HOSTIN: They're following the law. They're following the law.
GERAGOS: Do you think there's a --
HOSTIN: Is that not noble?
COOPER: OK. OK.
(CROSSTALK)
GERAGOS: They're following the profit motive. They're following the profit motive -- COOPER: OK. Let Sunny respond to the question about her husband.
GERAGOS: -- to bill out everybody in the insurance.
COOPER: Let Sunny respond to -- what about the husband? Does he have rights?
HOSTIN: Again, people have been framing this issue as the mother's rights. If the mother is brain-dead, then the rights that are really -- at issue are the fetus' rights.
COOPER: OK. Let me bring in Dr. Masterson.
Dr. Masterson, we talked a little bit about this last night when we first learned that the fetus already seemed to have a host of medical problems. You say there's very little in the way of research on fetuses surviving in the womb after the mother is brain dead. That it's very difficult to artificially the replicate the conditions of the female body with the machines.

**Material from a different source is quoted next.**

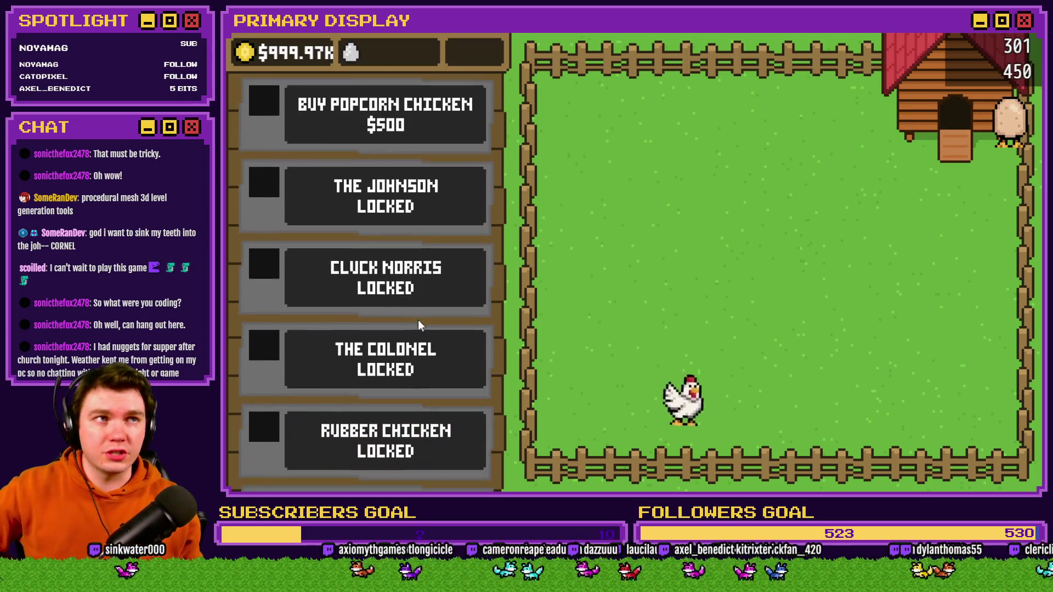
scroll(418, 340, up, 4)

If that's the case, then the longer this goes on the more difficult it becomes, correct?
DR. LISA MASTERSON, HOST, "HEALTH IN HEELS WITH DR. LISA": Correct. Actually, it's a very tragic situation. Because even if it is prolonged just like I said before, the fetus probably will have -- the baby will probably have some defects. Definitely if it's -- if it actually lives.
The question as we said before is that this is still a woman's choice, a choice. And we don't know if she would still do anything in her power to have this baby live or to sustain this baby. And that's what the court is trying to determine. If she did.

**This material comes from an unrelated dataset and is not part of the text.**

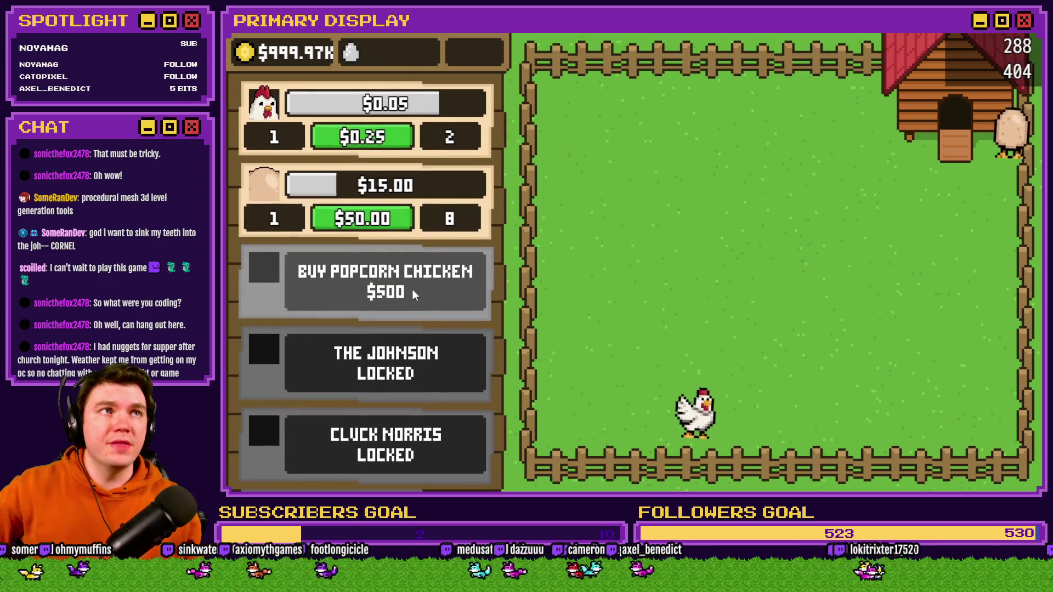
click(416, 286)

Now there is a time clock. Because actually with "Roe versus Wade," the state comes in at 24 weeks because then the fetus is deemed viable. So that's why this is an emergent sort of court situation because right now they're still taking the mother's right of choice into power right now.
Would she have wanted to have done everything that she possibly could --
(CROSSTALK)
MARTIN: Anderson --
COOPER: Well, Areva --
MASTERSON: -- because mothers change their mind when they're pregnant.
COOPER: Areva, what about that? I mean, her husband and her father are saying look, she never wanted to be kept in this kind of a state. The counter argument, which Sunny has made is, well, look, she didn't say that when she was pregnant or we don't know if she said that when she was pregnant. Does that convince you, Areva?
MARTIN: This is a very educated, smart woman. She didn't have to go line by line and delineate what she meant when she said she didn't want to be kept on life support. Her wishes are very clear.
HOSTIN: Come on.
MARTIN: This law is really troubling to me.
And, Anderson, you know I'm a children's rights advocate. So some would say, well, Areva, you should be advocating for the child. But no one's talking about the psychological impact. Can you imagine a child being born and has to learn that they were gestated in their dead mother's body for months?
HOSTIN: I think that's such a ridiculous argument.
MARTIN: I just don't --
(CROSSTALK)
COOPER: Let's her --
GERAGOS: That doesn't -- that certainly --
MASTERSON: No, they might have thought -- they might have thought --
MARTIN: Well, it's not ridiculous.
COOPER: Wait, wait. Guys, guys, guys.
(CROSSTALK)
COOPER: Guys -- guys, seriously stop. No one listens when you're all yammering over each other. So Areva, finish your thought and then we'll get the others to weigh in.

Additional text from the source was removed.